--- EXTRACT PROVIDED ---
──────────

Archive for March, 2009

Come Down to the Farm

Tuesday, March 31st, 2009

The stunning conclusion to the Chickpeas, Butternut, and Lamb meal series will have to wait a little, because I have to share some timely information about a local gem. If you live in or around Champaign-Urbana, you need to visit Prairie Fruits Farm for their pre-market sales every Saturday (sign up to their mailing list for notifications) from 9A-12P. They started two weeks ago, on March 21, selling their cheese and yogurt, along with local baked goods, produce, eggs, and locally-produced yarn. Not only is there great food, but there are baby goats! You can also see the older ones, and some chickens, but the babies are not to be missed. Just look at them jumping around.

This previous Saturday, they expanded their offerings by adding hot food, prepared by the highly talented chef Alisa DeMarco. They had a few offerings, a frittata, an egg sandwich, and a yogurt parfait. I had one of the frittatas, featuring Blue Moon Farms spring greens, potatoes, Prairie Fruits goat cheese (Moonglo I think?), all set in a frittata made with some of the fresh eggs from Tomahnous Farm. I got some of these eggs the first week, and they were so fresh, with vibrant yolks. It was served with some toast, I’m guessing it was from Stewart Pequinot, the bagel and bread guy in Mahomet (try the egg bagels, they’re great). It was gooey, soft, and deliciously hot on an unseasonably cold Saturday morning. They also had fair trade coffee for sale.

In a splurge, brought on by long months without the farmer’s market, I picked up a little of everything. I got spinach, kale, some potato sourdough bread, some Moonglo cheese and some of the sheep yogurt. They were extremely busy this past weekend, but they still offered tastes of the cheese and yogurt. The yogurt is full-fat, and there is a thick layer of cream at the top. The taste is sour, but it’s mellowed by the sweetness of the milk and the fat content. For the health-conscious out there, keep in mind that despite the higher fat content of sheep’s milk, it also has higher nutritional value. It’s ready to be paired with berries, or flavored any way you like.

──────────

--- SUPPLIED RECORDS ---
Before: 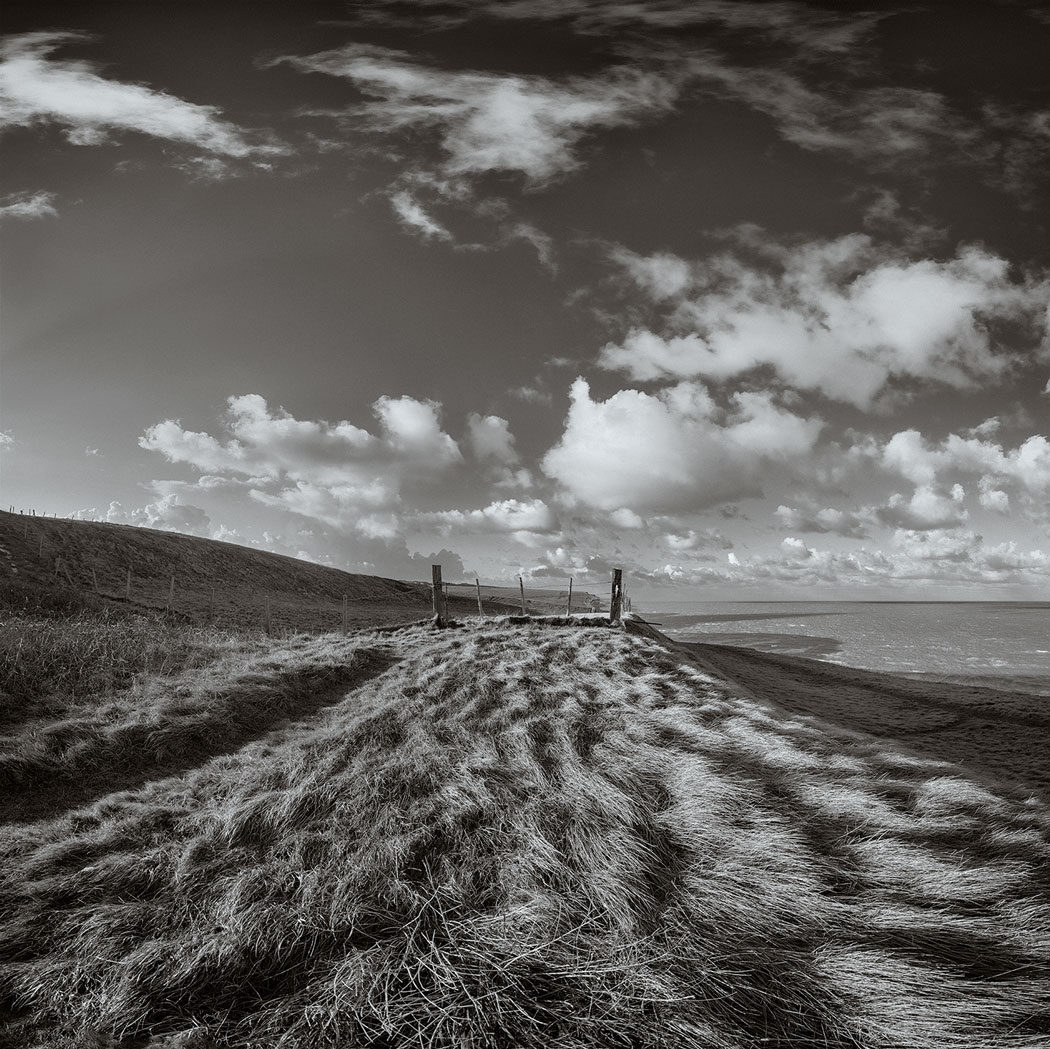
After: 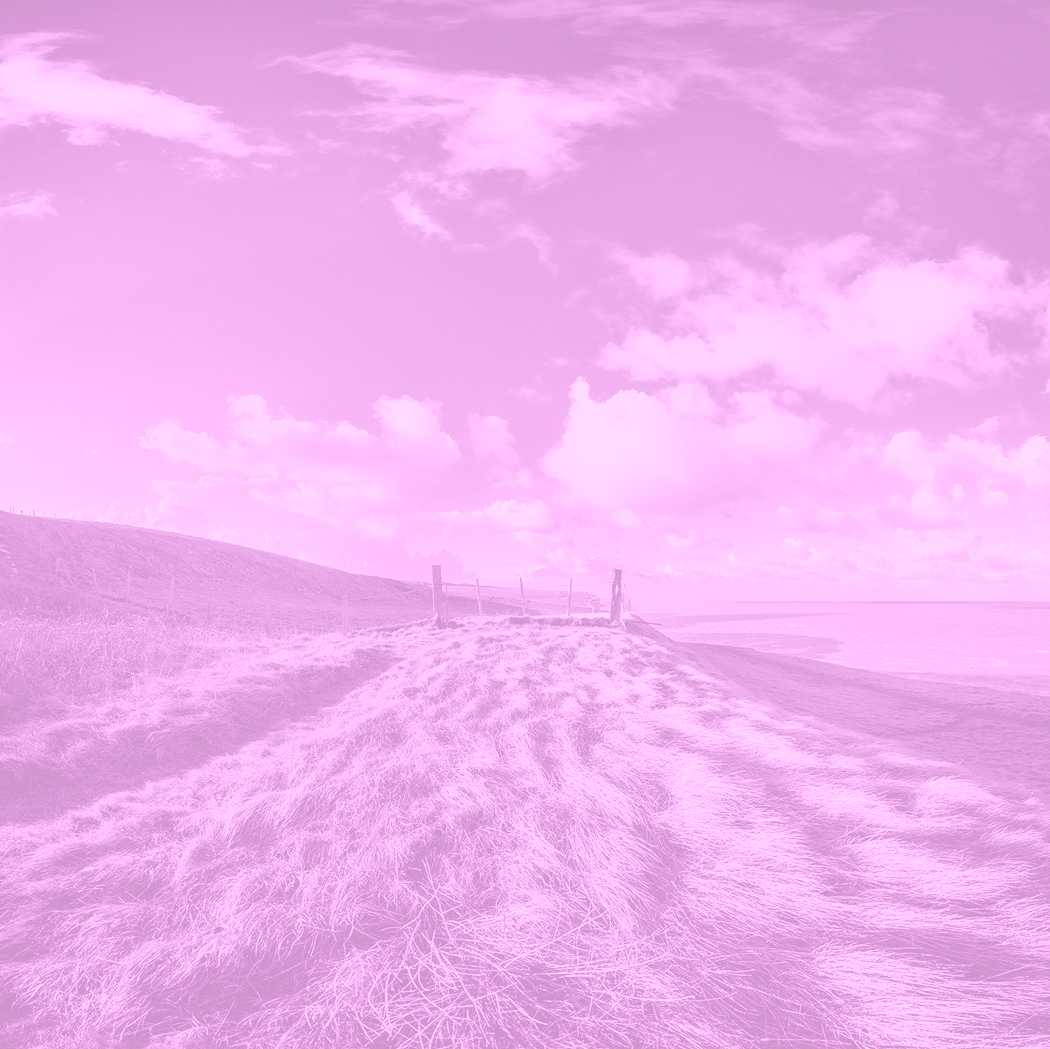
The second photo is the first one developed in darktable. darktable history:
white balance: emerald 1
colorize: hue 331.2°, saturation 75%, source mix 30.28%, lightness 70.52%, version 1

──────────

--- PROBLEMS ---
**1.** Summarize the post about Prairie Fruits Farm in two sentences.
**2.** Carry the post about Prairie Fruits Farm forward from its last sentence.
The listing that comes after the post about Prairie Fruits Farm is unrelated material.

--- RESPONSES BY TASK ---
**1.** Readers in or around Champaign-Urbana are urged to visit Prairie Fruits Farm's Saturday pre-market sales from 9A-12P, which offer the farm's cheese and yogurt along with local baked goods, produce, eggs, and yarn, plus a chance to see baby goats. This past Saturday added hot food from chef Alisa DeMarco, including a frittata the writer tried, and the writer also bought spinach, kale, potato sourdough bread, Moonglo cheese, and a full-fat sheep yogurt whose sour taste is mellowed by the milk's sweetness and fat.

**2.**
I was inspired by the frittata to do something with the spinach and some cheese. I thought a stuffed chicken breast would be a great idea.

Pre-Market Stuffed Chicken

2T olive oil
2-4 cloves garlic, sliced
1 bag Blue Moon spinach (mine was 7 1/2 oz. after picking, washing, and draining)
juice of 1/2 lemon
1/4 c. pine nuts, toasted

4 chicken breasts
a 2-4 ounce chunk of Moonglo cheese
kitchen twine

To prepare the stuffing:

  1. Heat the oil in a saute pan over medium high heat.
  2. When hot, add the garlic and stir for 30 seconds
  3. Add the spinach, season with salt and pepper. Stir and toss to gently wilt the spinach, only a few minutes.
  4. Add the lemon juice, stir.
  5. Remove from heat, and add pine nuts to taste (eat the rest).
  6. Drain any excess liquid, and allow to cool to room tempurature

To prepare the chicken:

  1. Preheat your oven to 350 degrees F.
  2. Butterfly the chicken breasts. Here’s a tutorial if you’ve never done it before.
  3. Divide the spinach stuffing into 4 portions and put some on each piece of chicken.
  4. Take a chunk of the cheese and mold it into a log and place on the spinach.
  5. Fold/roll the chicken up, enclosing the stuffing.
  6. Tie it up with twine to help it stay together, look nice, and cook evenly. I like using the classic method.
  7. Bake for 25-30 minutes.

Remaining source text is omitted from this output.